Data extracted from a collection
== Segment start ==

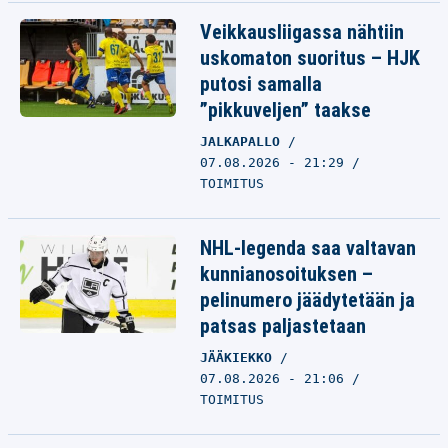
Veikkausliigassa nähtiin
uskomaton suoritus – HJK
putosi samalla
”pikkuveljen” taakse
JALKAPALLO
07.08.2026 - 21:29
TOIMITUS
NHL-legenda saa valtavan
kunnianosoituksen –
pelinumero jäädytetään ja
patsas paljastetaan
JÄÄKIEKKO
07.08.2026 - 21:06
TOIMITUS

== Segment end ==

Instructions to follow :: The entries above are to be restated verbatim, with no pictures carried over.

Answer section ::
Veikkausliigassa nähtiin
uskomaton suoritus – HJK
putosi samalla
”pikkuveljen” taakse
JALKAPALLO
07.08.2026 - 21:29
TOIMITUS
NHL-legenda saa valtavan
kunnianosoituksen –
pelinumero jäädytetään ja
patsas paljastetaan
JÄÄKIEKKO
07.08.2026 - 21:06
TOIMITUS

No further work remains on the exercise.